In today’s New York Times Magazine there is an article by Peggy Orenstein about the number of women who are not only raising vegetables but keeping chickens as well. The title of this article is: The Femivore’s Dilemma.

After reading this piece I decided that the issue raised goes way beyond feminism and raising your own organic food. The matter at hand is more about creating a life that has meaning. If at our core we feel that our days have real significance, it doesn’t matter if we’re growing vegetables, selling real estate or writing poetry.

Here at Whole Life Gardening I’m blogging about finding a life of meaning that starts in the garden. But anyone could start where they are and do the same thing. You could begin with being a parent, the study of birds, or marketing and explore how these activities are connected to a meaningful life.

This prompts me to think about some of the ways we can set out on this journey, no matter where we begin or which subject frames our exploration. Are there strategies that I use to move from the garden to life that would be useful for everyone else? Today I came up with four.

  1. Look past the surface. I may be dealing with weeds, soil or reliable plants in the garden, but I reflect on how those things speak to other aspects of life.
  2. Think of yourself as a sieve. I know that I’m porous, and information or inspiration is pouring through me at all times. You might decide that this comes from God, an angel, the universe, or your own brain… it doesn’t matter. What’s of importance is that you pay attention to all that flows through you, and don’t assume you’ll remember from one hour to the next.
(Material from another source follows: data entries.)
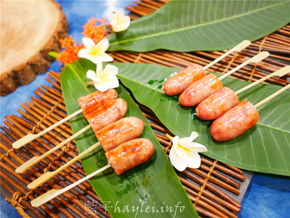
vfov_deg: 46.8
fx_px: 251
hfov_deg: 60.0
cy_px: 109
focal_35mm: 30
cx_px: 145
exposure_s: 1/60
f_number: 1.7
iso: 1000
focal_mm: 15
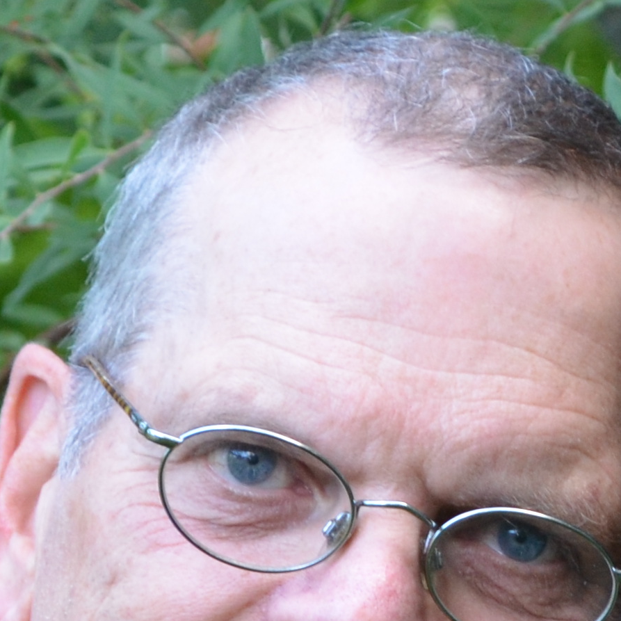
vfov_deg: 4.8
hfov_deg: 4.8
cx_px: 808
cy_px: 629
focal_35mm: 365
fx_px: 7408
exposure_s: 1/60
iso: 560
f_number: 5.6
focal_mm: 52
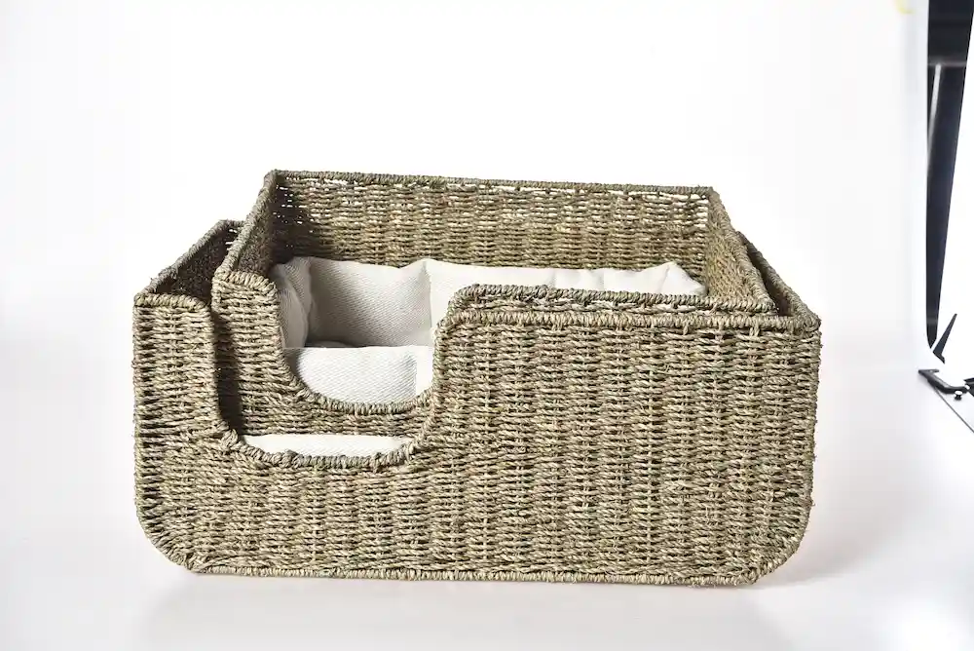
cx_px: 487
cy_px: 326
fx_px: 1570
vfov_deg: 23.4
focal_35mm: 58
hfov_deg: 34.5
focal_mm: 58
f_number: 9
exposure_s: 1/125
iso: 320
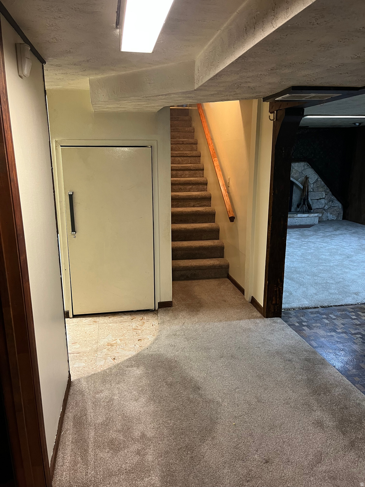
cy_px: 244
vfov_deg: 67.3
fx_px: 366
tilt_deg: -14.0
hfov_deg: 53.1
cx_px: 182
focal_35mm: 26
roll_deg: +0.1
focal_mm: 5.1
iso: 320
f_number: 1.6
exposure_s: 1/60
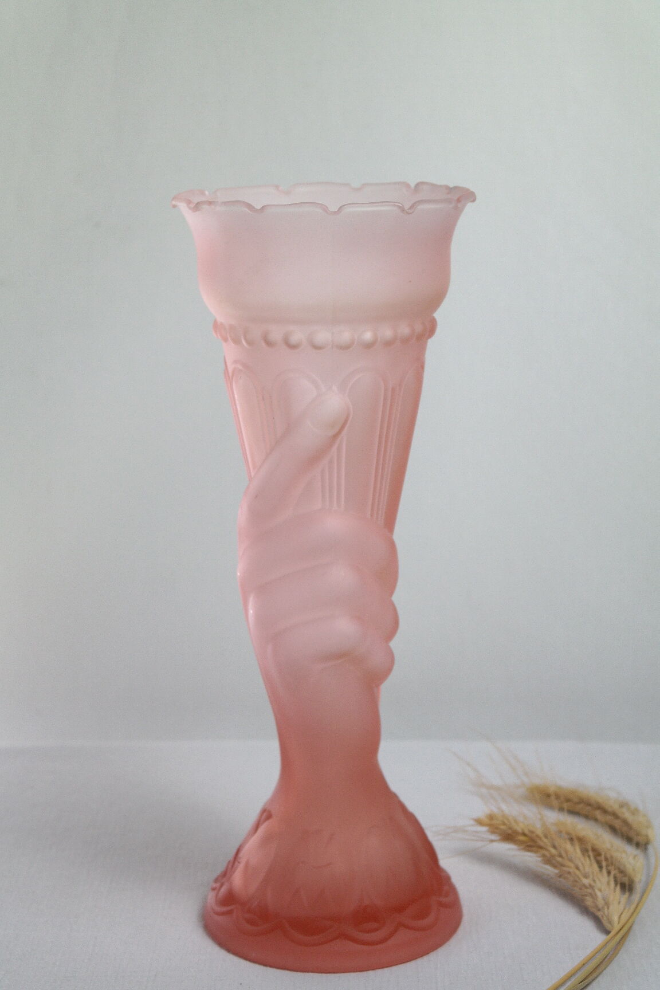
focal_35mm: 69
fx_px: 1897
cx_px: 330
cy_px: 495
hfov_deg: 19.7
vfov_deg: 29.2
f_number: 5.6
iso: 400
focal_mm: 45
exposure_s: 1/80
How often have I had an interesting thought or idea while cooking, only to forget it before the dishes are cleared away later? Countless times. Resolve to write most of it down.
  3. Realize that you have time for what’s important. Identify what is of value in your life, and then act accordingly. Everyone has core values, but most forget to focus on what those principles are and how they can guide daily life. For example, once you know that prayer or gratitude is valuable to you, you’ll pray or say thank you when showering, driving or shopping for groceries.
  4. Keep your eyes, ears and mind open. If you view your daily life as a treasure hunt, you’ll find gems in the most mundane activities.

This feminist and grower of fruits and vegetables thinks that although the term femivore is pretty limiting, Orenstein’s article did make me think. Gardeners or not, we’re all striving to cultivate a life that has meaning.

Although my husband and I get great joy from our vegetable garden, that doesn't mean that everyone will do the same. No one should feel compelled to grow a garden just because local food is in vogue!